Known as an advanced notice of proposed rulemaking, the invitation comes roughly two months after the EPA first announced its formal proposal to repeal the Clean Power Plan.
Adopted in 2015 by former President Barack Obama, the Clean Power Plan was a key part of the U.S. commitment to reduce emissions as part of the Paris climate agreement. The plan called for a 32 percent reduction in greenhouse gas emissions by 2030, leaving it to states to devise renewable-energy alternatives
EPA Administrator Scott Pruitt, whose close ties to the oil industry are well documented, has long argued the regulation exceeded congressional authority granted to the EPA under the Clean Air Act.
“Today’s move ensures adequate and early opportunity for public comment from all stakeholders about next steps the agency might take to limit greenhouse gases from stationary sources, in a way that properly stays within the law, and the bounds of the authority provided to EPA by Congress,” Pruitt said in a statement Monday.
“With a clean slate, we can now move forward to provide regulatory certainty,” he added.
At a congressional hearing earlier this month, lawmakers asked Pruitt if he envisioned a replacement for the rule. Pruitt said he would consider one.
Per terms of the proposed repeal, any new standards to the rule would only apply only to plants powered by coal or natural gas.
"EPA is considering proposing emission guidelines to limit greenhouse gas (GHG) emissions from existing electric utility generating units (EGUs) and is soliciting information on the proper respective roles of the state and federal governments in that process, as well as information on systems of emission reduction that are applicable at or to an existing EGU, information on compliance measures, and information on state planning requirements under the Clean Air Act (CAA)," the notice states.
Tomas Carbonell, lead attorney at the Environmental Defense Fund, was skeptical of both the proposed repeal and any possible replacement from the agency.

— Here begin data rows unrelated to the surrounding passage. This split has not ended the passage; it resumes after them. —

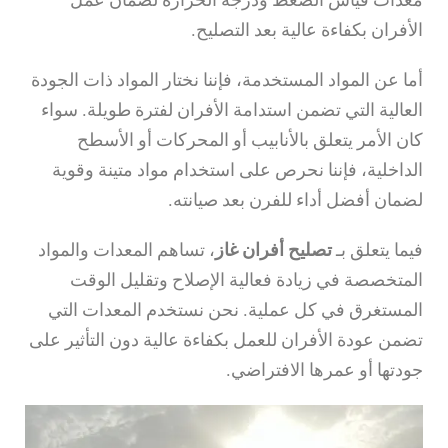
الأفران بكفاءة عالية بعد التصليح.
أما عن المواد المستخدمة، فإننا نختار المواد ذات الجودة
العالية التي تضمن استدامة الأفران لفترة طويلة. سواء
كان الأمر يتعلق بالأنابيب أو المحركات أو الأسطح
الداخلية، فإننا نحرص على استخدام مواد متينة وقوية
لضمان أفضل أداء للفرن بعد صيانته.
فيما يتعلق بـ
تصليح أفران غاز
، تساهم المعدات والمواد
المتخصصة في زيادة فعالية الإصلاح وتقليل الوقت
المستغرق في كل عملية. نحن نستخدم المعدات التي
تضمن عودة الأفران للعمل بكفاءة عالية دون التأثير على
جودتها أو عمرها الافتراضي.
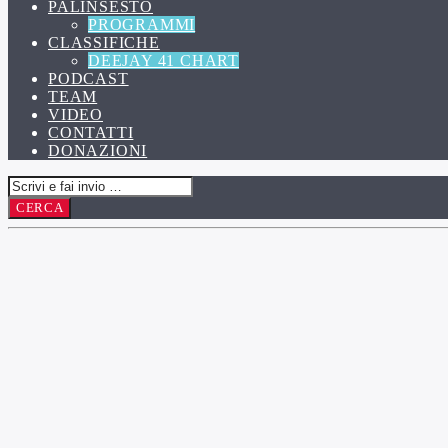
PALINSESTO
PROGRAMMI
CLASSIFICHE
DEEJAY 41 CHART
PODCAST
TEAM
VIDEO
CONTATTI
DONAZIONI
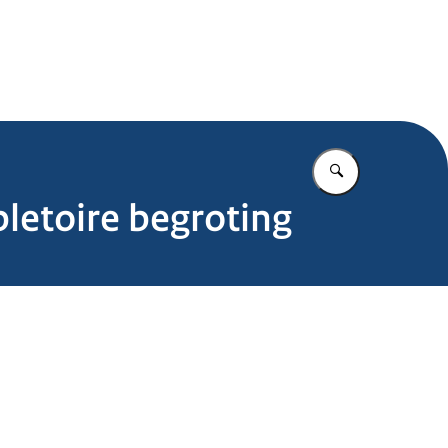
.nl
Vul in wat u z
letoire begroting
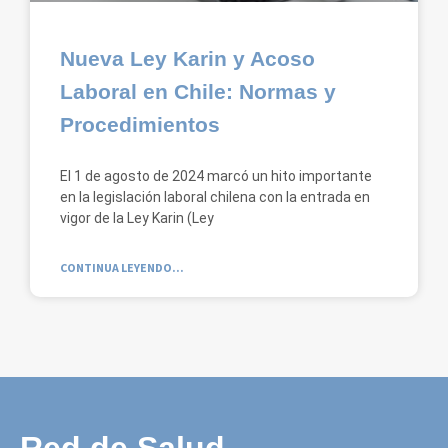
Nueva Ley Karin y Acoso
Laboral en Chile: Normas y
Procedimientos
El 1 de agosto de 2024 marcó un hito importante
en la legislación laboral chilena con la entrada en
vigor de la Ley Karin (Ley
CONTINUA LEYENDO...
Red de Salud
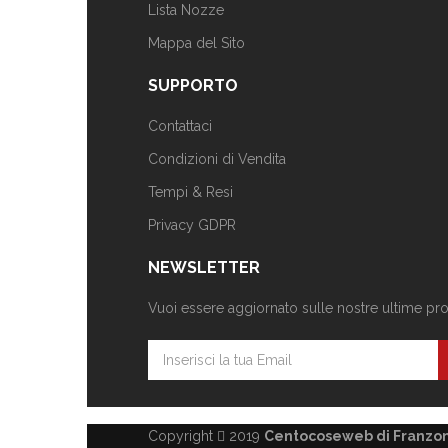
Lista Nozze
Mappa del Sito
SUPPORTO
Contattaci
Condizioni di Vendita
Tempi & Resi
Privacy GDPR
NEWSLETTER
Vuoi essere aggiornato sulle nostre ultime propo
Copyright
2019
Centocoseweb di Franzoni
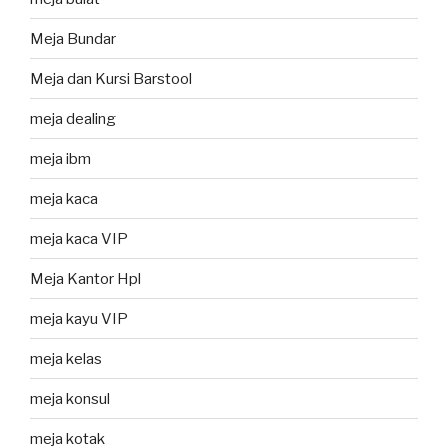
Meja Bundar
Meja dan Kursi Barstool
meja dealing
meja ibm
meja kaca
meja kaca VIP
Meja Kantor Hpl
meja kayu VIP
meja kelas
meja konsul
meja kotak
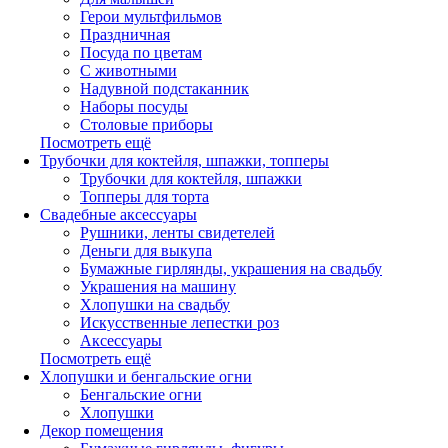
Герои мультфильмов
Праздничная
Посуда по цветам
С животными
Надувной подстаканник
Наборы посуды
Столовые приборы
Посмотреть ещё
Трубочки для коктейля, шпажки, топперы
Трубочки для коктейля, шпажки
Топперы для торта
Свадебные аксессуары
Рушники, ленты свидетелей
Деньги для выкупа
Бумажные гирлянды, украшения на свадьбу
Украшения на машину
Хлопушки на свадьбу
Искусственные лепестки роз
Аксессуары
Посмотреть ещё
Хлопушки и бенгальские огни
Бенгальские огни
Хлопушки
Декор помещения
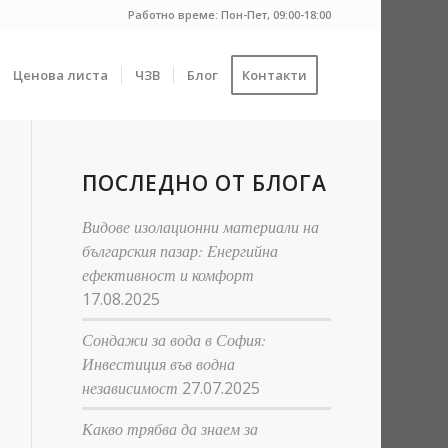
Работно време: Пон-Пет, 09:00-18:00
Ценова листа
ЧЗВ
Блог
Контакти
ПОСЛЕДНО ОТ БЛОГА
Видове изолационни материали на
българския пазар: Eнергийна
ефективност и комфорт
17.08.2025
Сондажи за вода в София:
Инвестиция във водна
независимост
27.07.2025
Какво трябва да знаем за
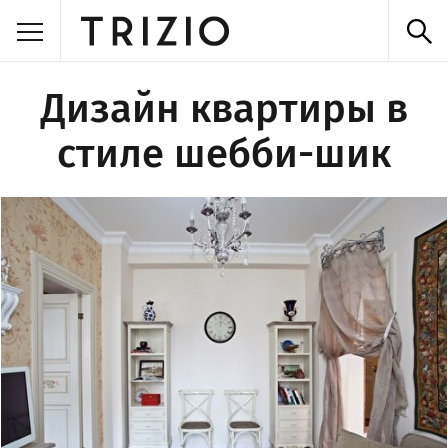
Дизайн квартиры в
стиле шебби-шик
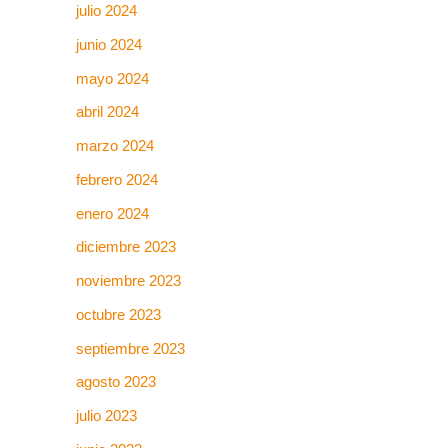
julio 2024
junio 2024
mayo 2024
abril 2024
marzo 2024
febrero 2024
enero 2024
diciembre 2023
noviembre 2023
octubre 2023
septiembre 2023
agosto 2023
julio 2023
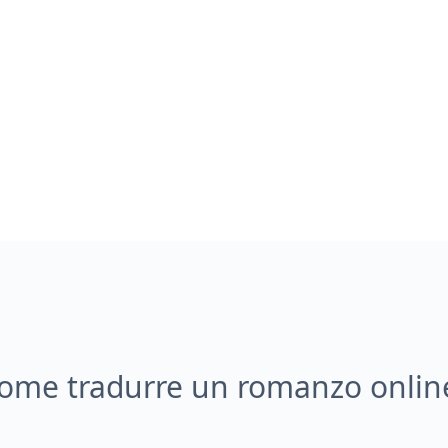
ome tradurre un romanzo onlin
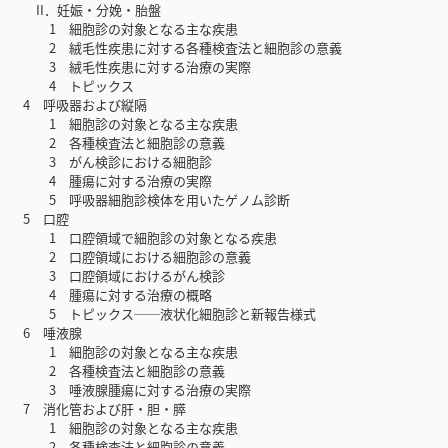
II．妊娠・分娩・胎盤
1 細胞診の対象となる主な疾患
2 絨毛性疾患に対する各種検査法と細胞診の意義
3 絨毛性疾患に対する治療の実際
4 トピックス
4 呼吸器および縦隔
1 細胞診の対象となる主な疾患
2 各種検査法と細胞診の意義
3 がん検診における細胞診
4 腫瘍に対する治療の実際
5 呼吸器細胞診検体を用いたゲノム診断
5 口腔
1 口腔領域で細胞診の対象となる疾患
2 口腔領域における細胞診の意義
3 口腔領域におけるがん検診
4 腫瘍に対する治療の概略
5 トピックス──液状化細胞診と新報告様式
6 唾液腺
1 細胞診の対象となる主な疾患
2 各種検査法と細胞診の意義
3 唾液腺腫瘍に対する治療の実際
7 消化管および肝・胆・膵
1 細胞診の対象となる主な疾患
2 各種検査法と細胞診の意義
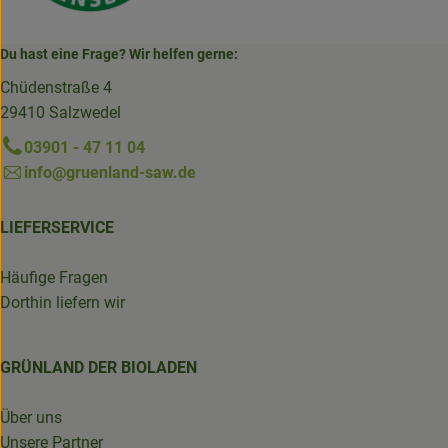
Du hast eine Frage? Wir helfen gerne:
Chüdenstraße 4
29410 Salzwedel
03901 - 47 11 04
info@gruenland-saw.de
LIEFERSERVICE
Häufige Fragen
Dorthin liefern wir
GRÜNLAND DER BIOLADEN
Über uns
Unsere Partner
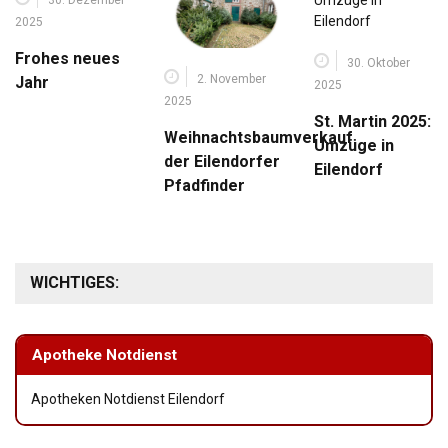
2025
Frohes neues
30. Oktober
2. November
Jahr
2025
2025
St. Martin 2025:
Weihnachtsbaumverkauf
Umzüge in
der Eilendorfer
Eilendorf
Pfadfinder
WICHTIGES:
Apotheke Notdienst
Apotheken Notdienst Eilendorf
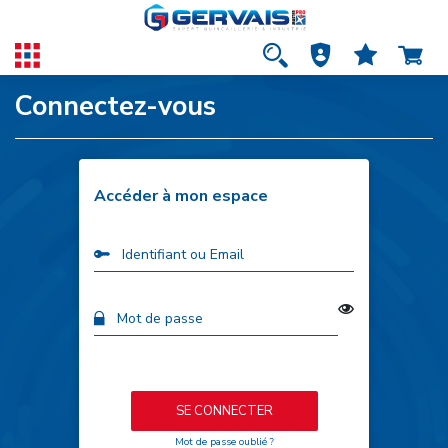
Connectez-vous
Accéder à mon espace
SE CONNECTER
Mot de passe oublié ?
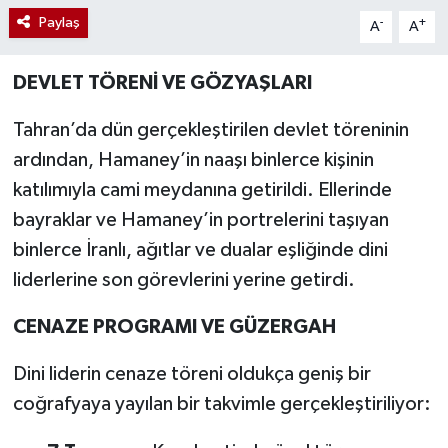
Paylaş
-
+
A
A
DEVLET TÖRENİ VE GÖZYAŞLARI
Tahran’da dün gerçekleştirilen devlet töreninin
ardından, Hamaney’in naaşı binlerce kişinin
katılımıyla cami meydanına getirildi. Ellerinde
bayraklar ve Hamaney’in portrelerini taşıyan
binlerce İranlı, ağıtlar ve dualar eşliğinde dini
liderlerine son görevlerini yerine getirdi.
CENAZE PROGRAMI VE GÜZERGAH
Dini liderin cenaze töreni oldukça geniş bir
coğrafyaya yayılan bir takvimle gerçekleştiriliyor:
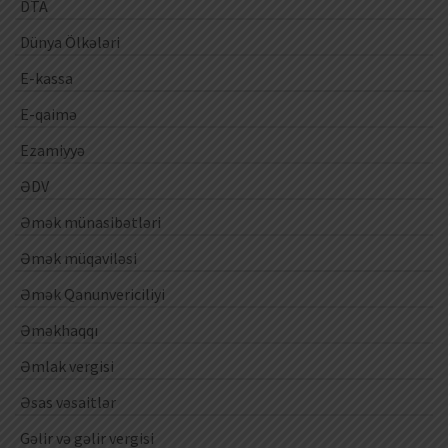
DTA
Dünya Ölkələri
E-kassa
E-qaimə
Ezamiyyə
ƏDV
Əmək münasibətləri
Əmək müqaviləsi
Əmək Qanunvericiliyi
Əməkhaqqı
Əmlak vergisi
Əsas vəsaitlər
Gəlir və gəlir vergisi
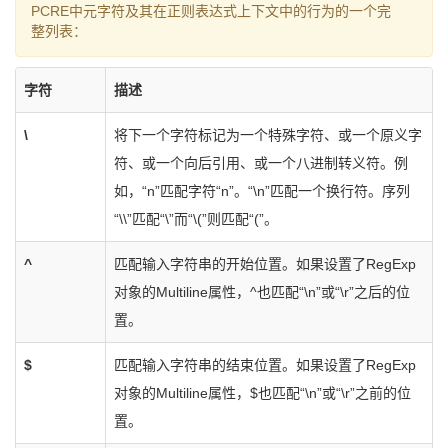
PCRE中元字符及其在正则表达式上下文中的行为的一个完
整列表：
字符
描述
\
将下一个字符标记为一个特殊字符、或一个原义字
符、或一个向后引用、或一个八进制转义符。例
如，“n”匹配字符“n”。“\n”匹配一个换行符。序列
“\\”匹配“\”而“\(”则匹配“(”。
^
匹配输入字符串的开始位置。如果设置了RegExp
对象的Multiline属性，^也匹配“\n”或“\r”之后的位
置。
$
匹配输入字符串的结束位置。如果设置了RegExp
对象的Multiline属性，$也匹配“\n”或“\r”之前的位
置。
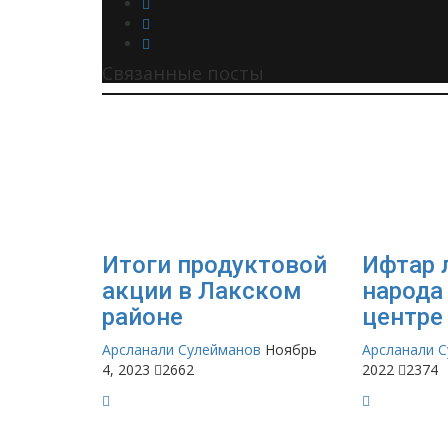
Связанные посты
Итоги продуктовой
Ифтар 
акции в Лакском
народа
районе
центре
Арсланали Сулейманов
Ноябрь
Арсланали 
4, 2023
2662
2022
2374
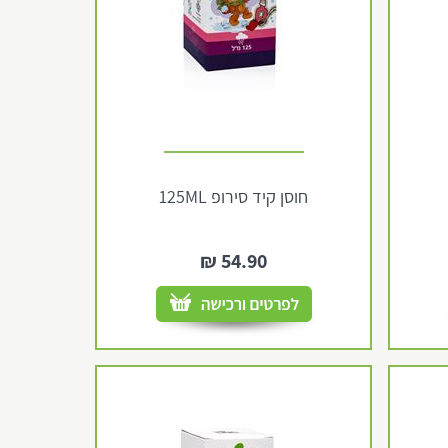
חוסן קיד סירופ 125ML
₪
54.90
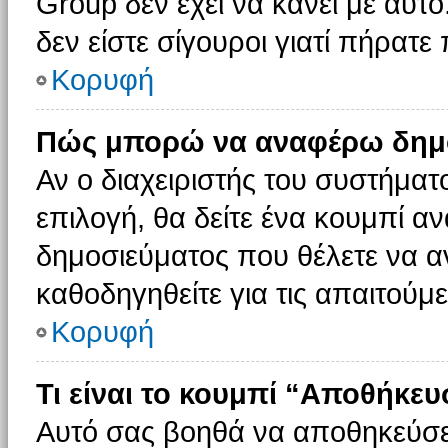
Group δεν έχει να κάνει με αυτό
δεν είστε σίγουροι γιατί πήρατε
Κορυφή
Πώς μπορώ να αναφέρω δημοσ
Αν ο διαχειριστής του συστήματο
επιλογή, θα δείτε ένα κουμπί 
δημοσιεύματος που θέλετε να α
καθοδηγηθείτε για τις απαιτούμε
Κορυφή
Τι είναι το κουμπί “Αποθήκε
Αυτό σας βοηθά να αποθηκεύσε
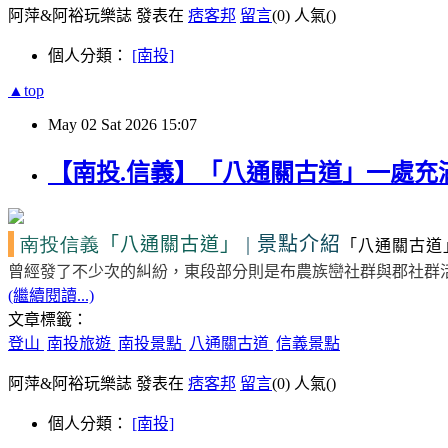
阿萍&阿裕玩樂誌 發表在
痞客邦
留言
(0)
人氣(
)
個人分類：
[南投]
▲top
May
02
Sat
2026
15:07
【南投.信義】「八通關古道」一處充
南投信義
|
景點介紹
「八通關古道」
「八通關古道
曾經發了不少次的糾紛，東段部分則是布農族巒社群與郡社群
(繼續閱讀...)
文章標籤：
登山
南投旅遊
南投景點
八通關古道
信義景點
阿萍&阿裕玩樂誌 發表在
痞客邦
留言
(0)
人氣(
)
個人分類：
[南投]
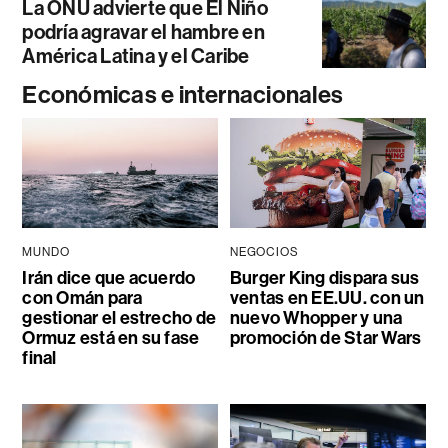
La ONU advierte que El Niño
podría agravar el hambre en
América Latina y el Caribe
Económicas e internacionales
MUNDO
NEGOCIOS
Irán dice que acuerdo
Burger King dispara sus
con Omán para
ventas en EE.UU. con un
gestionar el estrecho de
nuevo Whopper y una
Ormuz está en su fase
promoción de Star Wars
final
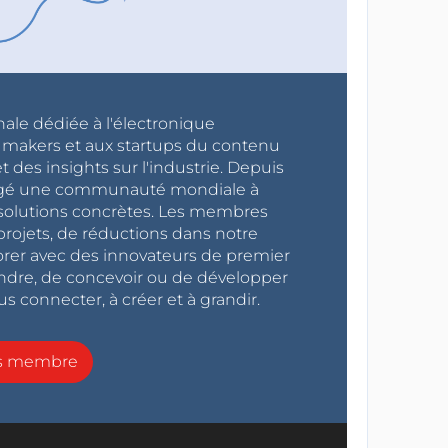
nale dédiée à l'électronique
x makers et aux startups du contenu
 des insights sur l'industrie. Depuis
ragé une communauté mondiale à
s solutions concrètes. Les membres
projets, de réductions dans notre
orer avec des innovateurs de premier
endre, de concevoir ou de développer
s connecter, à créer et à grandir.
ns membre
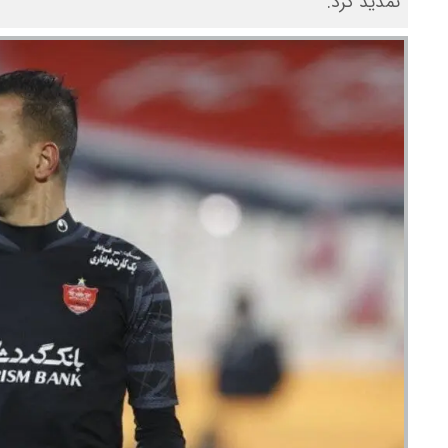
تمدید کرد.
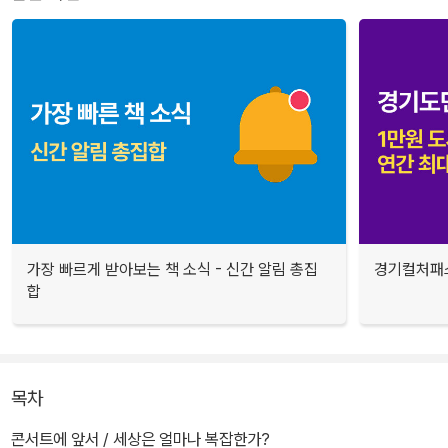
가장 빠르게 받아보는 책 소식 - 신간 알림 총집
경기컬처패스
합
목차
콘서트에 앞서 / 세상은 얼마나 복잡한가?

“EPA has an urgent legal and moral obligation to protect American families and communities from the harmful pollution that is destabilizing our climate,” Carbonell said in a statement Monday. “Our nation needs stronger, faster climate protections, not Scott Pruitt’s cynical ‘repeal and replace’ of America’s Clean Power Plan. Delaying them, or ‘considering’ replacing them, is irresponsible. Nowhere does EPA’s notice give any indication that it recognizes the severity of the climate threat or the importance of putting in place more protective pollution limits.”
Representatives from New York and California were also singled out in the notice. Both states already have emission-reduction plans in place, and the agency says it would need to weigh how those programs may work with a replacement rule.
“Today’s announcement says EPA is assessing ‘the possibility of replacing certain aspects of [the Clean Power Plan] – wording that defies repeated court rulings about EPA’s responsibilities under the law,” Carbonell said. “The [plan] is firmly anchored in law and has a robust technical record. The U.S. Supreme Court has ruled three times that EPA has the authority and responsibility to limit climate pollution, and as recently as October two D.C. Circuit judges reminded Administrator Pruitt of his ‘affirmative statutory obligation’ to protect Americans from climate pollution from power plants.
"Pruitt is treating his legal duties as optional – but the courts have made very clear they are not.”
The comment period will be open for 60 days and comments can be submitted online or by mail.